Page-level text extractions.
----

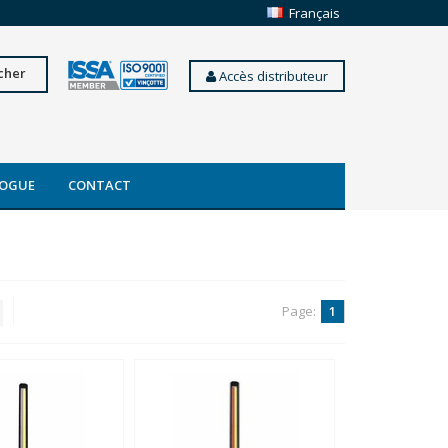
Français
cher
Accès distributeur
OGUE
CONTACT
Page:
1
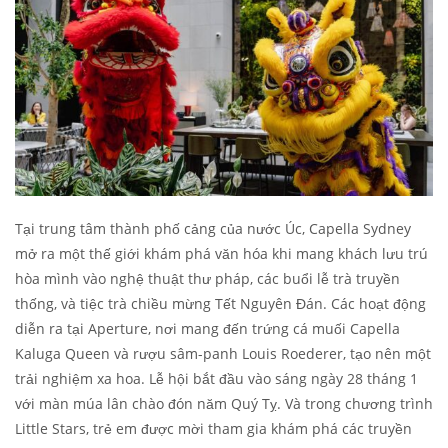
Tại trung tâm thành phố cảng của nước Úc, Capella Sydney
mở ra một thế giới khám phá văn hóa khi mang khách lưu trú
hòa mình vào nghệ thuật thư pháp, các buổi lễ trà truyền
thống, và tiệc trà chiều mừng Tết Nguyên Đán. Các hoạt động
diễn ra tại Aperture, nơi mang đến trứng cá muối Capella
Kaluga Queen và rượu sâm-panh Louis Roederer, tạo nên một
trải nghiệm xa hoa. Lễ hội bắt đầu vào sáng ngày 28 tháng 1
với màn múa lân chào đón năm Quý Tỵ. Và trong chương trình
Little Stars, trẻ em được mời tham gia khám phá các truyền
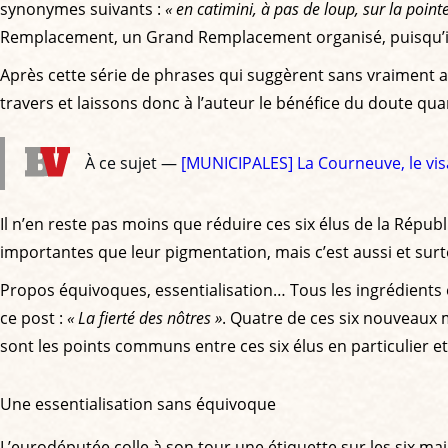
synonymes suivants :
« en catimini, à pas de loup, sur la point
Remplacement, un Grand Remplacement organisé, puisqu’il 
Après cette série de phrases qui suggèrent sans vraiment a
travers et laissons donc à l’auteur le bénéfice du doute qua
À ce sujet —
[MUNICIPALES] La Courneuve, le visa
Il n’en reste pas moins que réduire ces six élus de la Rép
importantes que leur pigmentation, mais c’est aussi et sur
Propos équivoques, essentialisation… Tous les ingrédients 
ce post :
« La fierté des nôtres »
. Quatre de ces six nouveaux m
sont les points communs entre ces six élus en particulier e
Une essentialisation sans équivoque
L’eurodéputée colle à son tour une étiquette sur les six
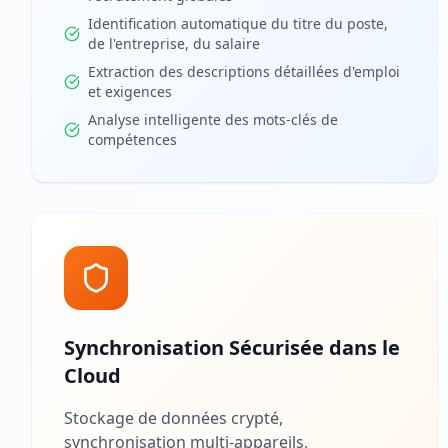
Identification automatique du titre du poste,
de l'entreprise, du salaire
Extraction des descriptions détaillées d'emploi
et exigences
Analyse intelligente des mots-clés de
compétences
Synchronisation Sécurisée dans le
Cloud
Stockage de données crypté,
synchronisation multi-appareils,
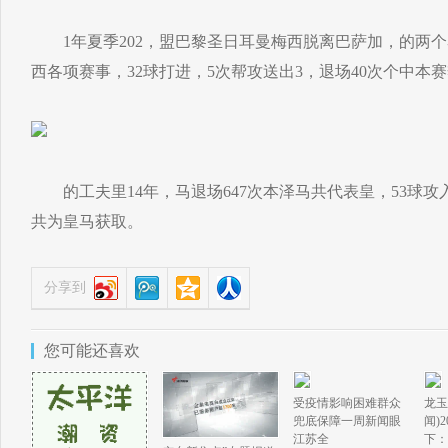
1年夏季202，盟巴黎圣日耳曼梅西脱离巴萨加，的两个
西各项赛事，32球打进，5次帮攻送出3，退场40次个中本赛
的工夫里14年，马退场647次本泽马共代表皇，53球攻入3
共为皇马获取。
分享到
您可能还喜欢
受疫情影响困难群众
龙玉
兜底保障一周新闻眼
闻)
江苏全
下：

----

Work task. All preceding records should be duplicated verbatim, images excepted.

Reply.
Français
cher
Accès distributeur
OGUE
CONTACT
Page:
1
Tại trung tâm thành phố cảng của nước Úc, Capella Sydney
mở ra một thế giới khám phá văn hóa khi mang khách lưu trú
hòa mình vào nghệ thuật thư pháp, các buổi lễ trà truyền
thống, và tiệc trà chiều mừng Tết Nguyên Đán. Các hoạt động
diễn ra tại Aperture, nơi mang đến trứng cá muối Capella
Kaluga Queen và rượu sâm-panh Louis Roederer, tạo nên một
trải nghiệm xa hoa. Lễ hội bắt đầu vào sáng ngày 28 tháng 1
với màn múa lân chào đón năm Quý Tỵ. Và trong chương trình
Little Stars, trẻ em được mời tham gia khám phá các truyền
synonymes suivants :
« en catimini, à pas de loup, sur la point
Remplacement, un Grand Remplacement organisé, puisqu’il 
Après cette série de phrases qui suggèrent sans vraiment a
travers et laissons donc à l’auteur le bénéfice du doute qua
À ce sujet —
[MUNICIPALES] La Courneuve, le visa
Il n’en reste pas moins que réduire ces six élus de la Rép
importantes que leur pigmentation, mais c’est aussi et sur
Propos équivoques, essentialisation… Tous les ingrédients 
ce post :
« La fierté des nôtres »
. Quatre de ces six nouveaux m
sont les points communs entre ces six élus en particulier e
Une essentialisation sans équivoque
L’eurodéputée colle à son tour une étiquette sur les six
Identification automatique du titre du poste,
de l'entreprise, du salaire
Extraction des descriptions détaillées d'emploi
et exigences
Analyse intelligente des mots-clés de
compétences
Synchronisation Sécurisée dans le
Cloud
Stockage de données crypté,
synchronisation multi-appareils,
1年夏季202，盟巴黎圣日耳曼梅西脱离巴萨加，的两个
西各项赛事，32球打进，5次帮攻送出3，退场40次个中本赛
的工夫里14年，马退场647次本泽马共代表皇，53球攻入3
共为皇马获取。
分享到
您可能还喜欢
受疫情影响困难群众
龙玉
兜底保障一周新闻眼
闻)
江苏全
下：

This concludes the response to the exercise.